Peginterferon alfa-2a and peginterferon alfa-2b combined with ribavirin in patients with genotype 1 chronic hepatitis C: results of a prospective single-centre study.Adv Med Sci. 2014 Sep; 59(2):261-5.AM
This prospective, randomized, single-centre study compared peginterferons alfa-2a and alfa-2b, combined with ribavirin, in treating patients infected with hepatitis C virus (HCV) genotype 1.
Hundred-and-one patients received 48 weeks of open-label treatment with peginterferon alfa-2a (180 μg/week) and 111 patients received peginterferon alfa-2b (1.5 μg/kg/week). All patients received the same dose of ribavirin 1000/1200 mg/day, depending on weight. The primary efficacy endpoint was sustained virologic response (SVR), defined as undetectable HCV RNA (<50 IU/mL) 24 weeks after the end of treatment.

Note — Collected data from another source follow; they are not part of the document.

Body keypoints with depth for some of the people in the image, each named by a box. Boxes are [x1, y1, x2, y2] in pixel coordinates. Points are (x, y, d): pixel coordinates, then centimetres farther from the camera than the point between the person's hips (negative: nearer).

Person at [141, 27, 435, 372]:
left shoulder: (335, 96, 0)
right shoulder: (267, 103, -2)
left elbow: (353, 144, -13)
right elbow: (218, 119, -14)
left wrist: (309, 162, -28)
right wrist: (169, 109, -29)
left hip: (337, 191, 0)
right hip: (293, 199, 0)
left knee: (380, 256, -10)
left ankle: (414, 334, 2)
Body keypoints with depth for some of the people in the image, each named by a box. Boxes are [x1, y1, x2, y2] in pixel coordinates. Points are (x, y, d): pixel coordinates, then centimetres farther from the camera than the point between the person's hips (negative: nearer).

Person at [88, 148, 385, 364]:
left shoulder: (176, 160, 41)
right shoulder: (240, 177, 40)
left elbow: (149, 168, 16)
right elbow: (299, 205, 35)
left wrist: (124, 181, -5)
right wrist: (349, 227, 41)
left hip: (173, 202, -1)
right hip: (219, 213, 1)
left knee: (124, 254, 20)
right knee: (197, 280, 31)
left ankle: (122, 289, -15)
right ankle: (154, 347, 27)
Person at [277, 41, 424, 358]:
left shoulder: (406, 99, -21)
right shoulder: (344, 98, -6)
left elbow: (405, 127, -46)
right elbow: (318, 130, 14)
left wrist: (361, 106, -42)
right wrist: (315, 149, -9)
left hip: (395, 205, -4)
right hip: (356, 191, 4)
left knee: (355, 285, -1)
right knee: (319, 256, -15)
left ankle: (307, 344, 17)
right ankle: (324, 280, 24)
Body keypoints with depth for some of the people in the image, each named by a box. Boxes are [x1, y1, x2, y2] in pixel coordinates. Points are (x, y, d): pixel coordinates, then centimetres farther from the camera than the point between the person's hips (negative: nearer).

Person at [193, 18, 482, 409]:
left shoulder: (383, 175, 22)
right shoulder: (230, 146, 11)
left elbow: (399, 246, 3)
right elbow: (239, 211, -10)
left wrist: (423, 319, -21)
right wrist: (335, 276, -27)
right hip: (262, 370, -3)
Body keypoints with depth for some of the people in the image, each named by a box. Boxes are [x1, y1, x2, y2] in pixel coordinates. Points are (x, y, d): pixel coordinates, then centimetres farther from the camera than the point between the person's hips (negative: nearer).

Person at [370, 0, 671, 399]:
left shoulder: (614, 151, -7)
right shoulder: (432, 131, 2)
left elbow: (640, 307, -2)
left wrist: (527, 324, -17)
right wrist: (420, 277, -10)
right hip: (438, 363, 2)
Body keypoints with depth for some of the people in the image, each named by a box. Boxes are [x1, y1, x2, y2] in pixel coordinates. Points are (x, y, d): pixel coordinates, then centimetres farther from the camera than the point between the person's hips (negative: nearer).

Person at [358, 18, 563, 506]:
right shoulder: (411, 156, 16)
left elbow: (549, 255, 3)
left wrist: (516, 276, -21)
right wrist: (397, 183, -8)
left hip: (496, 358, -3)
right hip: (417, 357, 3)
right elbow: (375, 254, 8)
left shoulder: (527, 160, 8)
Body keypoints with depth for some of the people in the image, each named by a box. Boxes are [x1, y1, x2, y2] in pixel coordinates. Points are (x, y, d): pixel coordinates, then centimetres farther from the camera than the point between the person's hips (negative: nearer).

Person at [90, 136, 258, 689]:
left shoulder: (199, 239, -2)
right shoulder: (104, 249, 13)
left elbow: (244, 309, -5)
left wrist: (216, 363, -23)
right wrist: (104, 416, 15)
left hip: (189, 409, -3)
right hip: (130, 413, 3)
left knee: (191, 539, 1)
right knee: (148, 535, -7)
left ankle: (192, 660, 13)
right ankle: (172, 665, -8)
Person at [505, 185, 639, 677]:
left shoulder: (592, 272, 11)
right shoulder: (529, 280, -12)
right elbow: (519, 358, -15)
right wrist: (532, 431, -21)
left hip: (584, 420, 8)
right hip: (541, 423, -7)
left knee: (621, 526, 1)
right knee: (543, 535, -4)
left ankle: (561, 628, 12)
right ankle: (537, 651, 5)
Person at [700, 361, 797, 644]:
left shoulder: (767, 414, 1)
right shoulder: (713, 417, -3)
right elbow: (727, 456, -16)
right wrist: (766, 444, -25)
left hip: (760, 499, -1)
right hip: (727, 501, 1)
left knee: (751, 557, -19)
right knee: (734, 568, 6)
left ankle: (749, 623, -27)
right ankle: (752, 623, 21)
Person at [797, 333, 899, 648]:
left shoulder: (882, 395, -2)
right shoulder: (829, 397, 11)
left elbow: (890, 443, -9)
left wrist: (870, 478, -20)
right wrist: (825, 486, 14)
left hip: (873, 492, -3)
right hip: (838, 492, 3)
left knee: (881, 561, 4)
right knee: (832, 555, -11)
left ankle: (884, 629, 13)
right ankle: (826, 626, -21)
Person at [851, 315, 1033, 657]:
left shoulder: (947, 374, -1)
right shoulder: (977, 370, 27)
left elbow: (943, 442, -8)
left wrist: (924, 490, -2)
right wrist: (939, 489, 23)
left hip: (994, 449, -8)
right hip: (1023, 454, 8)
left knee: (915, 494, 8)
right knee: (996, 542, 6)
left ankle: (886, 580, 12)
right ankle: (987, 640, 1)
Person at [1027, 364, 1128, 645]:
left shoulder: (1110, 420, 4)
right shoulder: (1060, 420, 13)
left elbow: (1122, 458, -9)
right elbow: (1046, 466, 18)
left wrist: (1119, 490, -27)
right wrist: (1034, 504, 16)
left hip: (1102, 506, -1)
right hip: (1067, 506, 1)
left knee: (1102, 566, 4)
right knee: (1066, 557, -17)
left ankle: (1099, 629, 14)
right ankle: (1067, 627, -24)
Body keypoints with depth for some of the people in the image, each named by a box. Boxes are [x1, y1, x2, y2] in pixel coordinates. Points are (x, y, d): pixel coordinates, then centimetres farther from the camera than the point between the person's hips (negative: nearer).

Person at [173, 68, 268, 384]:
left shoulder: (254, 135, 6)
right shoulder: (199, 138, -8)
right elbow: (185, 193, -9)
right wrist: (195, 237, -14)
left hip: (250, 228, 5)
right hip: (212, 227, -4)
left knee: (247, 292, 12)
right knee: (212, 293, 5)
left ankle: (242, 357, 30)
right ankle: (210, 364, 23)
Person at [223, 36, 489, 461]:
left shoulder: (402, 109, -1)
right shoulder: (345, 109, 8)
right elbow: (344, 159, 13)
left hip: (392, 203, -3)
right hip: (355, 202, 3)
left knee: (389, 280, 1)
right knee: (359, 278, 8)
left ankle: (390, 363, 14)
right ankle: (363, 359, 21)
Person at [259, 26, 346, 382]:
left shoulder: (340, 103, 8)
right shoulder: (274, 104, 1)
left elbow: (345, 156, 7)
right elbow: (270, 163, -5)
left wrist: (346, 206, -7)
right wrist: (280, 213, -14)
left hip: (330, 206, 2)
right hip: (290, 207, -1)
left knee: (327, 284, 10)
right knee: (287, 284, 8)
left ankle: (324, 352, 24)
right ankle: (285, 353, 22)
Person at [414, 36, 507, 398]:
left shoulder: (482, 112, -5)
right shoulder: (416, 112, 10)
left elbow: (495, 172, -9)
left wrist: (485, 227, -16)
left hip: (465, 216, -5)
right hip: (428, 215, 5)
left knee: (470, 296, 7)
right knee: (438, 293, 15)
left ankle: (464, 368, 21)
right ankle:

Early virologic response (EVR), defined as at least 2 log₁₀ IU/mL reduction of viral load at 12 weeks, was more common in patients treated with peginterferon alfa-2a (88% vs. 74.8%; p=0.04). However, the difference in SVR was not statistically significant (49.5% vs. 44.1%; p=0.43).
Peginterferon alfa-2a treated patients were also more likely to be HCV RNA negative at the end of treatment (67.3% vs. 57.7%), but this difference did not reach statistical significance. Multivariate logistic regression analysis found that SVR was associated with low fibrosis stage (F1-2 by Scheuer; p=0.001) and low serum HCV RNA level (<400,000 IU/L; p=0.023). While both forms of peginterferon showed similar efficacy as measured by SVR, use of peginterferon alfa-2b could lower the number of patients receiving unnecessary treatment beyond 12 weeks.